Berg ended up transferring to the University of Minnesota, but she still keeps in touch with the sister, she said. “I think part of my (Sister Celeste) character is based on her,” as well as Berg’s Irish aunts and grandmother, she said.
Berg’s family has influenced her roles before, especially in the monologue show “Blue Collar Diaries,” which she wrote about growing up in working-class St. Paul.
Actors have the privilege of walking in other people’s shoes, she said, and she feels changed by her experience playing Mother Celestine, especially as she considers the role she and other sisters had in helping people in need, and what it meant to dedicate their work and education to serving others.
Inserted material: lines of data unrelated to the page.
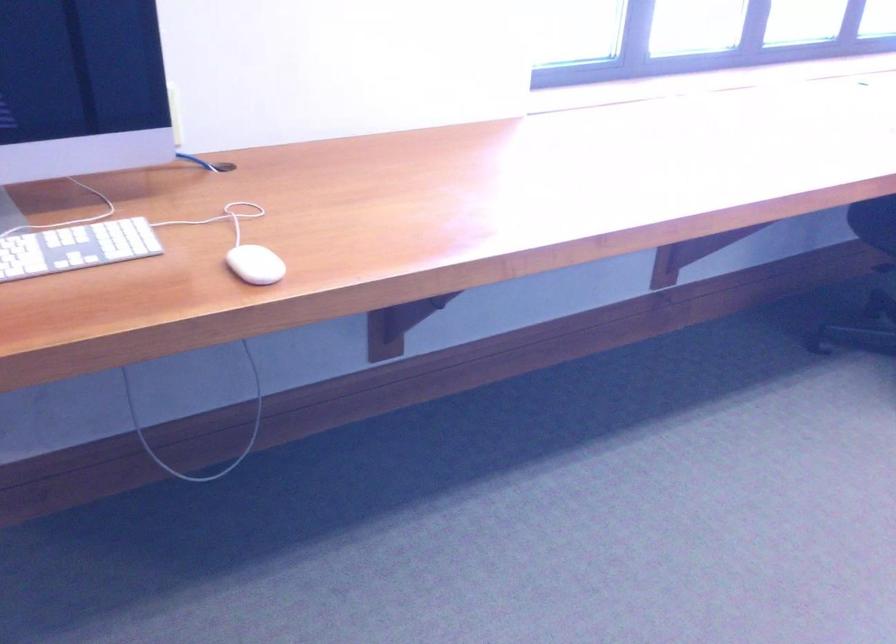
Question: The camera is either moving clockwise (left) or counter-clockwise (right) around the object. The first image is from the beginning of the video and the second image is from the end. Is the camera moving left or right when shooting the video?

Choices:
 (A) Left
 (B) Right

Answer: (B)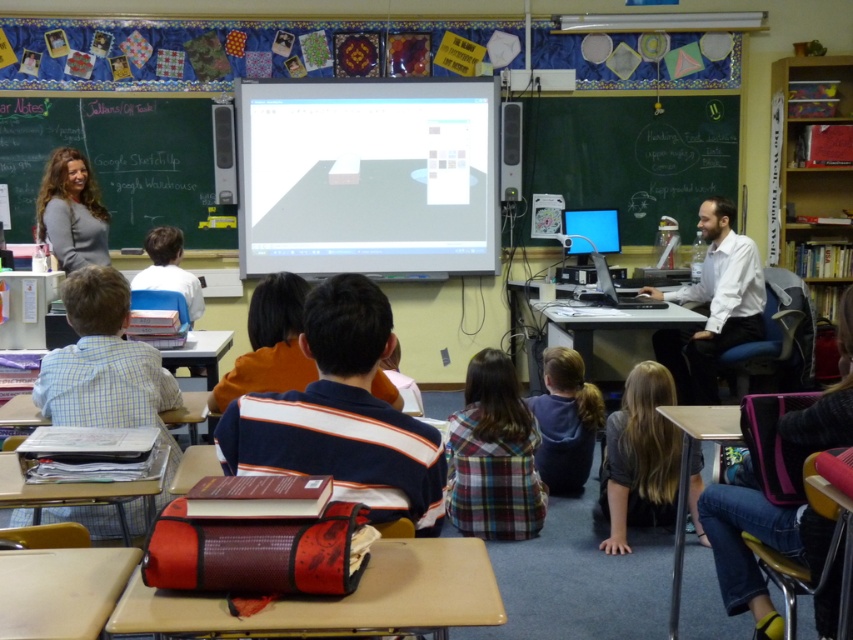
Question: Based on their relative distances, which object is farther from the green chalkboard at upper left?

Choices:
 (A) dark gray shirt at lower center
 (B) white shirt at right

Answer: (A)

Question: Does dark gray shirt at lower center appear on the left side of white shirt at right?

Choices:
 (A) no
 (B) yes

Answer: (B)

Question: Can you confirm if green chalkboard at upper left is positioned above white shirt at right?

Choices:
 (A) no
 (B) yes

Answer: (B)

Question: Can you confirm if green chalkboard at upper left is positioned above plaid fabric shirt at center?

Choices:
 (A) no
 (B) yes

Answer: (B)

Question: Which object is positioned farthest from the dark gray shirt at lower center?

Choices:
 (A) white shirt at right
 (B) green chalkboard at upper left
 (C) plaid fabric shirt at center

Answer: (B)

Question: Based on their relative distances, which object is farther from the white shirt at right?

Choices:
 (A) dark gray shirt at lower center
 (B) green chalkboard at upper left
 (C) plaid fabric shirt at center

Answer: (B)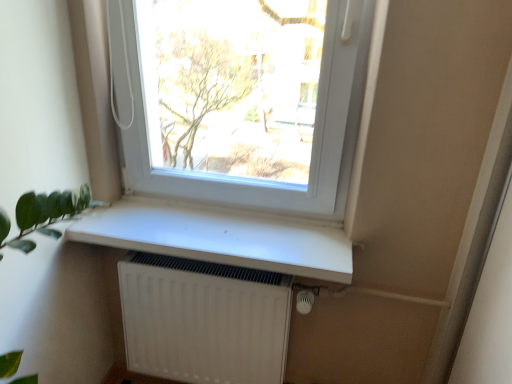
Where is `vacant region above white matte window sill at center (from a real-world perspective)`? vacant region above white matte window sill at center (from a real-world perspective) is located at coordinates (216, 228).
She hopes her tours shed light on how challenging those lives were — “to help them see what it would be like to leave St. Joe’s Academy at the crack of dawn with a dinner pail and to be walking downtown teaching all day” in wintertime, in the era before streetcars.
They were there in the muddle of fledgling St. Paul and, later, still ministering amid the corruption that plagued its gangster era.
“They were really intelligent, accomplished women who were changing their communities a tablespoon at a time. And I respect that,” she said.
Wiering is editor of The Catholic Spirit, newspaper of the Archdiocese of St. Paul and Minneapolis.